■ What to do: Find the lines holding the string "presses" in the data, then copy all of them.
Start of Data to examine
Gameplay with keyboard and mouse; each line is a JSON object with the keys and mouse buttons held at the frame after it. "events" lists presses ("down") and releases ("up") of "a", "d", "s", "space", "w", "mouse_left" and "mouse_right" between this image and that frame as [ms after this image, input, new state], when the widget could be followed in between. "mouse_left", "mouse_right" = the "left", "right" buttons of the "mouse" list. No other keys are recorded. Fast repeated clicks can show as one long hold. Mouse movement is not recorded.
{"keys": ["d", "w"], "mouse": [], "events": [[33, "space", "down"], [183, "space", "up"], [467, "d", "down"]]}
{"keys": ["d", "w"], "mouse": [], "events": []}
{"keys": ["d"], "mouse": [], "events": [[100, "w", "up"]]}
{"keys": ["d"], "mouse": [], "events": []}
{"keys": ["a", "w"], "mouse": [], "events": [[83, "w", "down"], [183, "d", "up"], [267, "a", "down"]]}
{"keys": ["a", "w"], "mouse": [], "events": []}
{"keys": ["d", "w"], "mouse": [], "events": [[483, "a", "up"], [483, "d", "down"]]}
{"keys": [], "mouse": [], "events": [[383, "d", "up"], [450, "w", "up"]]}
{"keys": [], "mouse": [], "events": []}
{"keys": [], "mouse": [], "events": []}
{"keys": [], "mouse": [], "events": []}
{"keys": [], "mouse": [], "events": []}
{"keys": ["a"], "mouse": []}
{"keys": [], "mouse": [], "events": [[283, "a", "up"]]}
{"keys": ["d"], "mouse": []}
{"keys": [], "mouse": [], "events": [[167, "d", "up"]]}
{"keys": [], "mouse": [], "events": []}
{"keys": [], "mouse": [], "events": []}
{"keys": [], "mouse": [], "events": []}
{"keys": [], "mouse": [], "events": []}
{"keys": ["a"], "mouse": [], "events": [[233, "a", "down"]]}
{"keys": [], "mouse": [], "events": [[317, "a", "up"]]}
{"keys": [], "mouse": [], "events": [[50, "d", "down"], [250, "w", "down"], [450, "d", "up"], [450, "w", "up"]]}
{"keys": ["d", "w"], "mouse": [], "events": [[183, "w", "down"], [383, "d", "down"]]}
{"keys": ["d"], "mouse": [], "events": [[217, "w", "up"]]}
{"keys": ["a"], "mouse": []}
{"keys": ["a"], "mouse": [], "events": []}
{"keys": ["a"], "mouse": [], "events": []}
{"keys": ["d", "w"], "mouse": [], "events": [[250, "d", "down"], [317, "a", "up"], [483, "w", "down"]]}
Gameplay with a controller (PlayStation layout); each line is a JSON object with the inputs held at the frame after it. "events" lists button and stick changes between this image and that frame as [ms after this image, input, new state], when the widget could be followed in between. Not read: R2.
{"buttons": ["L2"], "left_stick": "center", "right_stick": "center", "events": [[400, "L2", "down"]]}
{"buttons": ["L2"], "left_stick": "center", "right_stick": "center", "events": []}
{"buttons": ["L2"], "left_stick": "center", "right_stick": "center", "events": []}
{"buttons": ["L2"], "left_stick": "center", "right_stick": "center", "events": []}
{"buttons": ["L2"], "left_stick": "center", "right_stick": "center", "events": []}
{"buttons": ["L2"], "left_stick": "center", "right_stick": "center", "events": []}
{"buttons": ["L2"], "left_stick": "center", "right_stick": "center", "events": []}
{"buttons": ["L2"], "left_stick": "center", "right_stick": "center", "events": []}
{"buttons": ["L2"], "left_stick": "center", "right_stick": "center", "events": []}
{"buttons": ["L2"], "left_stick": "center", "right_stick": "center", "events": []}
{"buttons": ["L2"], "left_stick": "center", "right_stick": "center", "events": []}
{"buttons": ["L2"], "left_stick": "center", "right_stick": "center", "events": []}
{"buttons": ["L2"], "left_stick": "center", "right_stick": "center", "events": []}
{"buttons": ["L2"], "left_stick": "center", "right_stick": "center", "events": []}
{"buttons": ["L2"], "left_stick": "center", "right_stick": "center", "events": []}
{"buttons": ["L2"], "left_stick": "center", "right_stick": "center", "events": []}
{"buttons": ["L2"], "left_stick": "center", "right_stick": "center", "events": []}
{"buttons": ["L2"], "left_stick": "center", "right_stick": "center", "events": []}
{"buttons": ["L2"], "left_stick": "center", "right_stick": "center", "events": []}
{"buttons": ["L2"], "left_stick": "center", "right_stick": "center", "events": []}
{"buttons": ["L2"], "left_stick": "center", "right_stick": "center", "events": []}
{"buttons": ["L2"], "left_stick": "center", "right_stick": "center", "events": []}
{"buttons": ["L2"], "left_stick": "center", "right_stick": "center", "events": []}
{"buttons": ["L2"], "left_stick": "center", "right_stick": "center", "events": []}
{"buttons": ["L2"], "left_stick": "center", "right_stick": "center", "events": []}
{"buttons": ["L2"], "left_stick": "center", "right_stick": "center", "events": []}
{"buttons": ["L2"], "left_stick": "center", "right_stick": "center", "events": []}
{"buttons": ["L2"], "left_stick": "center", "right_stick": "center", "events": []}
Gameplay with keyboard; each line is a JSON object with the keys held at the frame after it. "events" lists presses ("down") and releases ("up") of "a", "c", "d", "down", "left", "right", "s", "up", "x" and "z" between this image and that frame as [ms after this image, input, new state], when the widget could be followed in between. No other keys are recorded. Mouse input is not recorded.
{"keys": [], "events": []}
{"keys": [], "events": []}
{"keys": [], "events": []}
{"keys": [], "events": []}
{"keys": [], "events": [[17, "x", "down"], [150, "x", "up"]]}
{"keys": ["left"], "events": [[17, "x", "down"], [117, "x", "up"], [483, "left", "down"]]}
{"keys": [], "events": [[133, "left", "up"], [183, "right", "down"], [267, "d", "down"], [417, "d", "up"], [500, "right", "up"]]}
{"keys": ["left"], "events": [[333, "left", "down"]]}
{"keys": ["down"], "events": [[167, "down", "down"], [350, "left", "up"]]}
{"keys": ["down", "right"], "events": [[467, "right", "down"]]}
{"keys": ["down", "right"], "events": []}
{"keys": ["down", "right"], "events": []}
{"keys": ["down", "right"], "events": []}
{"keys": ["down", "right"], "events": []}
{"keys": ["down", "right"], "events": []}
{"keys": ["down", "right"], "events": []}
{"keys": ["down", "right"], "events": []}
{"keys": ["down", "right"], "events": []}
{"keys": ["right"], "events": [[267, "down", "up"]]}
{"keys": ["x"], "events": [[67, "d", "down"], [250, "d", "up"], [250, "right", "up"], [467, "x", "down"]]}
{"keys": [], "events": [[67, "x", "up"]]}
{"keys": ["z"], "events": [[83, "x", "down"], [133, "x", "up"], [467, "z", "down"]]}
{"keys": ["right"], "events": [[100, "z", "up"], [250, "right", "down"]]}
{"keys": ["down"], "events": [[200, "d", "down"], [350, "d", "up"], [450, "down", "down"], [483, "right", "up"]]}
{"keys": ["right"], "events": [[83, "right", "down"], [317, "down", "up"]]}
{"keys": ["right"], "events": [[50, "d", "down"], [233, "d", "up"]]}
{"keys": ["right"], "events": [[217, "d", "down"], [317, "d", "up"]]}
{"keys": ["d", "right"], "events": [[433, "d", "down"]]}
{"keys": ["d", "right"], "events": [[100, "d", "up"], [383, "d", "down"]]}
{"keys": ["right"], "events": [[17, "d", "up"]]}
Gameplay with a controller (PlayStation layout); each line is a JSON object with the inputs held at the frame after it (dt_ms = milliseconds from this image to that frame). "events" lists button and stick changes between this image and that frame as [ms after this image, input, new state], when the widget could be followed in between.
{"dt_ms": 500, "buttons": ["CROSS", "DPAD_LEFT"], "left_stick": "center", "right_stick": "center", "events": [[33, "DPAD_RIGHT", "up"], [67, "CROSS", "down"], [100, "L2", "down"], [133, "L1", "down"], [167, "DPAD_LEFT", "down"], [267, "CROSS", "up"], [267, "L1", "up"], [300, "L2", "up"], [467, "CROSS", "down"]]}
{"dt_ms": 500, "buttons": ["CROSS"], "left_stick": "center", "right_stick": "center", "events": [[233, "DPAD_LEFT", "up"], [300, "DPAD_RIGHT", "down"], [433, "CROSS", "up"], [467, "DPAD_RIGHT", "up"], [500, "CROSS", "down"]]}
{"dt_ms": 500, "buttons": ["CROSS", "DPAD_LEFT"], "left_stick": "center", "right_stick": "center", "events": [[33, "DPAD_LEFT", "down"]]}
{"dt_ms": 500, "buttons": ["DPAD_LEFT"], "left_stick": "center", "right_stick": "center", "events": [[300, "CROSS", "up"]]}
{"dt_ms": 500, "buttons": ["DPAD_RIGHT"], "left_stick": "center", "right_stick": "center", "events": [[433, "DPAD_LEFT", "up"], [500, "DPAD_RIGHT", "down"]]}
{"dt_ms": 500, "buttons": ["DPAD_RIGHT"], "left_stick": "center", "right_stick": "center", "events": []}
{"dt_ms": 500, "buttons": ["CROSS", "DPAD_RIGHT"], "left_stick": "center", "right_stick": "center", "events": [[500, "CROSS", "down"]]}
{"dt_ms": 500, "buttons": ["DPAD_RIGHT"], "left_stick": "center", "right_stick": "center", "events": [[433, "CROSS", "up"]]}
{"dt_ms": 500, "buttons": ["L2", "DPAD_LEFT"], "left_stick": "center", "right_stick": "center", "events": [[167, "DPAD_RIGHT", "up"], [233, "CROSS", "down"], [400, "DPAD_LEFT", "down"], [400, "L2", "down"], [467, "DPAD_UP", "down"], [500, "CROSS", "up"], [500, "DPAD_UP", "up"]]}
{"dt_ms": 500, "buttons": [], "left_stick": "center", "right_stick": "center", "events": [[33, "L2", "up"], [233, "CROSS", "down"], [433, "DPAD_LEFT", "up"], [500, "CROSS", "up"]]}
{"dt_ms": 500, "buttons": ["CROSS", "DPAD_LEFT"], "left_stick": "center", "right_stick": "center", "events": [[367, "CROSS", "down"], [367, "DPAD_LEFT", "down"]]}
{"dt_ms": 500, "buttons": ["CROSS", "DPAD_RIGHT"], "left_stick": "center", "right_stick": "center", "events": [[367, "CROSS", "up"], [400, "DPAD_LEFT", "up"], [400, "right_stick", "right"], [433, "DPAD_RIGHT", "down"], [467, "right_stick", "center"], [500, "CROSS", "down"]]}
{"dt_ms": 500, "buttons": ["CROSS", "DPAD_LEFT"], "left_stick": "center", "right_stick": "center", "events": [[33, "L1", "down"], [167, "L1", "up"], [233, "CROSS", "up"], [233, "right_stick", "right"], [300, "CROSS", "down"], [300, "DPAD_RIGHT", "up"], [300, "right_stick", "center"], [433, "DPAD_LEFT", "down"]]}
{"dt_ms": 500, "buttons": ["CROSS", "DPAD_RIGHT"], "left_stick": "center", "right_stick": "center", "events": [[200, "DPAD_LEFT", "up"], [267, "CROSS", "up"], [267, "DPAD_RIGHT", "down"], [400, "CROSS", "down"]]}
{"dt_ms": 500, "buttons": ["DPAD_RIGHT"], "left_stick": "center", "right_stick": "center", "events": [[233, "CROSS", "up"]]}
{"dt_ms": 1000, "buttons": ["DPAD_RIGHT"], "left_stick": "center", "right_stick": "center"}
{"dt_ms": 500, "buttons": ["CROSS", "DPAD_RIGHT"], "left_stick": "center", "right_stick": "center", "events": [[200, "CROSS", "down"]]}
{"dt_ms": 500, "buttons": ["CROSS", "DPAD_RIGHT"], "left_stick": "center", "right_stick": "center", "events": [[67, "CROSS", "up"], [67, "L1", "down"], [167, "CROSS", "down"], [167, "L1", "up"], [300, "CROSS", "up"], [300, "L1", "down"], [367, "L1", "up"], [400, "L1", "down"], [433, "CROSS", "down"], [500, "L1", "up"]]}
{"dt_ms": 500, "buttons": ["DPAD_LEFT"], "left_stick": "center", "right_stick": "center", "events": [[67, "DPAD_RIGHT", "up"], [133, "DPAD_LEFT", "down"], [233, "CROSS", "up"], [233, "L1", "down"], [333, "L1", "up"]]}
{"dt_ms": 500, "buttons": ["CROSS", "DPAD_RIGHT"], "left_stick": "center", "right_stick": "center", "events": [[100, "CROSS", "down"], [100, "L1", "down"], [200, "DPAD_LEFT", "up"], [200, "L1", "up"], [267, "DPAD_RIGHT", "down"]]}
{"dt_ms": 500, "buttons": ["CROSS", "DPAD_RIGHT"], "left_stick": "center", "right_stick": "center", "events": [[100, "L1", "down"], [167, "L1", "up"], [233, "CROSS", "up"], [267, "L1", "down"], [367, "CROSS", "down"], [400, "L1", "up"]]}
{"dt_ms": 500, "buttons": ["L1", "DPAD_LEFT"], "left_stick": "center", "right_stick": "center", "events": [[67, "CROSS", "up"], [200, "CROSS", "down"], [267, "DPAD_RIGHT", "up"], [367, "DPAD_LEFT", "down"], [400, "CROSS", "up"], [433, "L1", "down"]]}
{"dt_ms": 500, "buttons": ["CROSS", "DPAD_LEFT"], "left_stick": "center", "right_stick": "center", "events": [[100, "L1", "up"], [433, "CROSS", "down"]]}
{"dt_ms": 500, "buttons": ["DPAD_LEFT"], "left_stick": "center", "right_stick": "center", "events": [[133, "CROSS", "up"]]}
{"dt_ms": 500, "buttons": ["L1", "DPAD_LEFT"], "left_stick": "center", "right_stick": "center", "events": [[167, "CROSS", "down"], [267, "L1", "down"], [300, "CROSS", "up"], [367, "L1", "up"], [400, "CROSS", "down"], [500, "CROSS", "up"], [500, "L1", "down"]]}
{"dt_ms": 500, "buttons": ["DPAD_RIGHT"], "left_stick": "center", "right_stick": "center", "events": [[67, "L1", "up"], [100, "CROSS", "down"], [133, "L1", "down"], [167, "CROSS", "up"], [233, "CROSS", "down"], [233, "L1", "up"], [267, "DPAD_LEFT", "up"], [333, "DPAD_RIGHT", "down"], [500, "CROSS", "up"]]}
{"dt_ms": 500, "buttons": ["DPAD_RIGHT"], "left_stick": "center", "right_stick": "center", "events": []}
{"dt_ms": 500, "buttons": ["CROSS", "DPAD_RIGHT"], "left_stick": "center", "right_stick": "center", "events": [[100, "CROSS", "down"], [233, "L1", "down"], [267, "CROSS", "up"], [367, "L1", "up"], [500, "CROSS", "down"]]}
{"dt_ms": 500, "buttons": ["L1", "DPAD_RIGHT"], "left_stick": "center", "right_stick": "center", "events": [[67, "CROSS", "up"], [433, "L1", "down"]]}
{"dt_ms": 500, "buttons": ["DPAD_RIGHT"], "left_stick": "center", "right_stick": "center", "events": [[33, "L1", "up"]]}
End of Data to examine
■ Finished exercise:
Gameplay with keyboard and mouse; each line is a JSON object with the keys and mouse buttons held at the frame after it. "events" lists presses ("down") and releases ("up") of "a", "d", "s", "space", "w", "mouse_left" and "mouse_right" between this image and that frame as [ms after this image, input, new state], when the widget could be followed in between. "mouse_left", "mouse_right" = the "left", "right" buttons of the "mouse" list. No other keys are recorded. Fast repeated clicks can show as one long hold. Mouse movement is not recorded.
Gameplay with keyboard; each line is a JSON object with the keys held at the frame after it. "events" lists presses ("down") and releases ("up") of "a", "c", "d", "down", "left", "right", "s", "up", "x" and "z" between this image and that frame as [ms after this image, input, new state], when the widget could be followed in between. No other keys are recorded. Mouse input is not recorded.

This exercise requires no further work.